Choice - Stripped Down by Lepers

Reading:   2 Kings 7:3-20

The way is not always clearly marked but there are some choices that make themselves known by a default of end result.  If the options equal a similar situation to that of the status quo or one of a less desirable result, then the best option is that which affects humanity in the least obtrusive manner; however, if there is an option that might elevate the situation, no matter how minuscule the possibility, that choice is, and must be, the best option!

In this chapter the Samarians are suffering from an intense famine.  There is no food anywhere and the poor, diseased, and sickly, have few options...

2 KINGS 7:3-4
3 And there were four leprous men at the entering in of the gate: and they said one to another, Why sit we here until we die? 

 4 If we say, We will enter into the city, then the famine is in the city, and we shall die there: and if we sit still here, we die also. Now therefore come, and let us fall unto the host of the Syrians: if they save us alive, we shall live; and if they kill us, we shall but die. 
The lepers had three options:

1)   Stay and die (no one brought food into the gate as everyone was suffering)
2)   Go into the city and die (no food inside to beg for either)
3)   Approach the enemy (they will either be killed or shown mercy)

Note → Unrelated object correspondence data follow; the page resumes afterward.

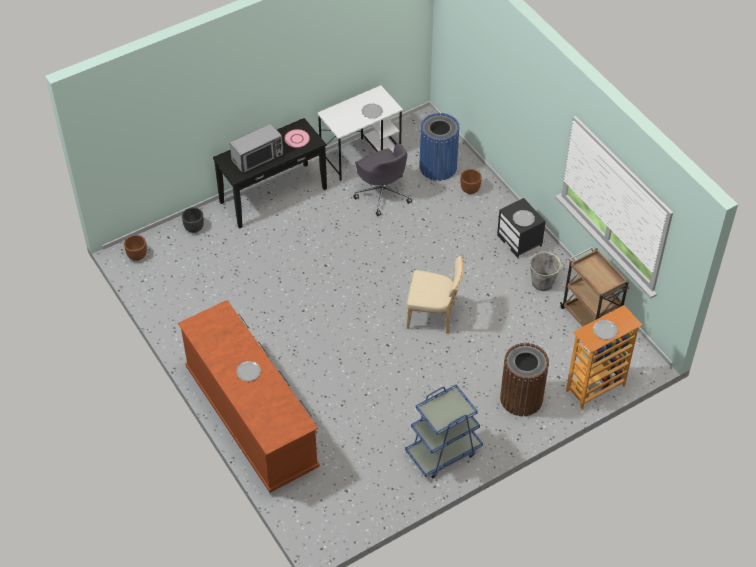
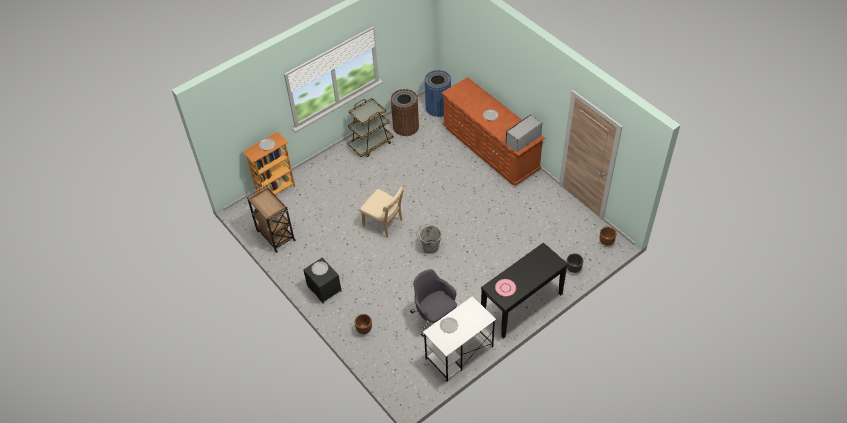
camera: 175 degrees right, 0 degrees up
(258, 157) = (531, 267): microwave -> microwave (523, 139)
(433, 316) = (384, 224): beige chair -> beige chair turned 150 degrees counterclockwise
(438, 167) = (392, 349): blue trash can -> blue trash can (438, 107)
(443, 452) = (371, 144): blue cart -> brown cart
(521, 398) = (324, 179): brown trash can -> brown trash can (406, 127)
(543, 283) = (307, 257): grey bucket -> grey bucket (430, 247)

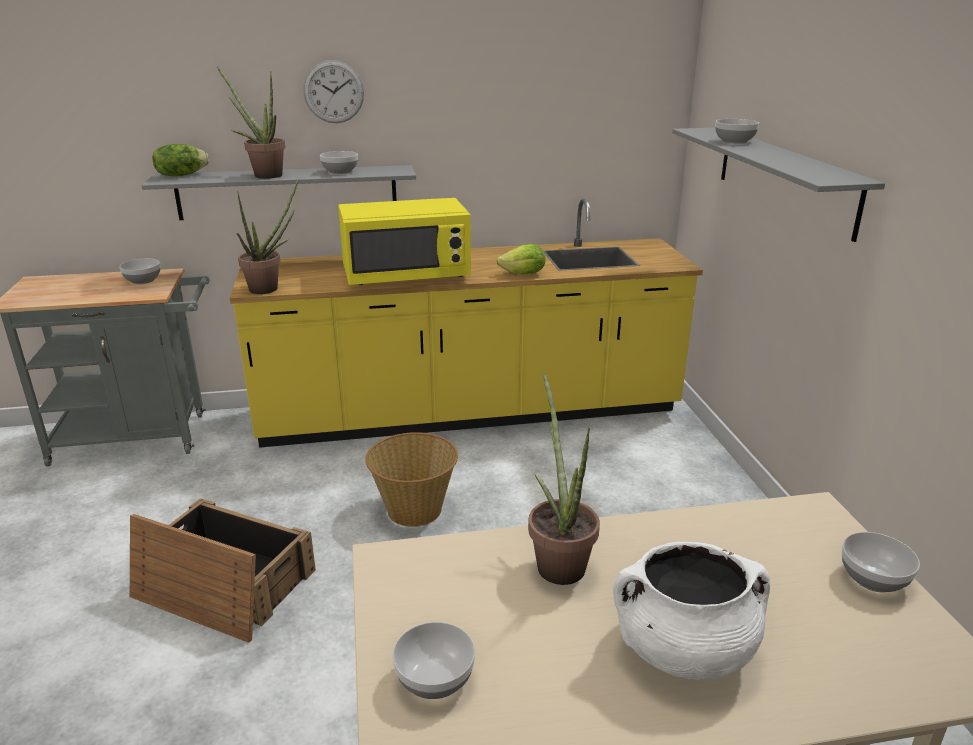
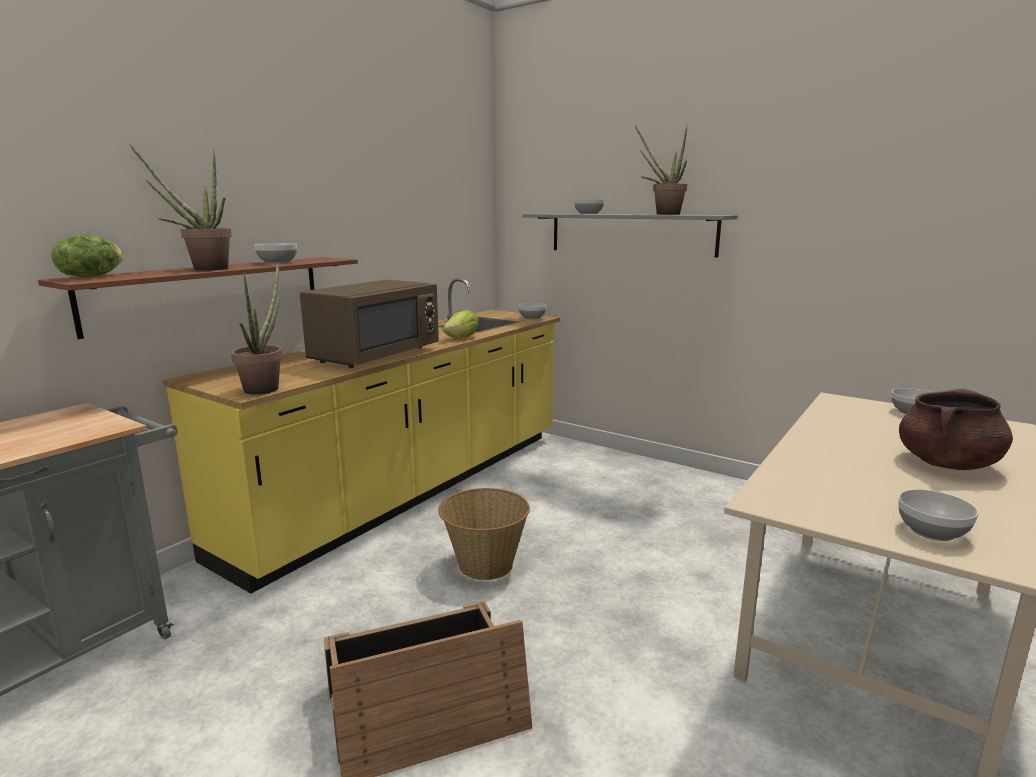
camera: 45 degrees left, 10 degrees down
(143, 280) = (60, 421): bowl -> bowl (532, 317)
(288, 192) = (210, 292): grey shelf -> brown shelf
(333, 92) = (253, 181): wall clock -> none
(406, 276) = (375, 355): yellow microwave -> brown microwave
(558, 561) = (823, 460): potted plant -> potted plant (662, 214)
(683, 650) = (947, 464): white cooking pot -> brown cooking pot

Option three was the absolute best.  Yes, the probability rested with the enemy most likely killing the men but at least their suffering would not be drawn out, "...we shall but die."  Spoken as if it were a foregone conclusion but a quicker, more merciful, end to their miserable condition.  There was no choice, they had to act as they did and, as luck would have it, the odds paid dividends - quite high dividends!  The Samarian army had been spooked and left all there tents, provisions, and jewels where they stood, unguarded.  The lepers became wealthy men and ultimately ended the famine within the city by proclaiming the desertion of the enemy...Elisha's prophecy fulfilled (see yesterday's blog).

There is a "choice" quote (pun intended) I like from Michael J. Fox,
I have no choice about whether or not I have Parkinson's. I have nothing but choices about how I react to it. In those choices, there's freedom to do a lot of things in areas that I wouldn't have otherwise found myself in.
There are always going to be new and exciting issues, events, roadblocks, and problems and, more often than not, there will be little you can do directly but there will always be freedom in how you react and how others perceive your reaction - and it trickles down from there!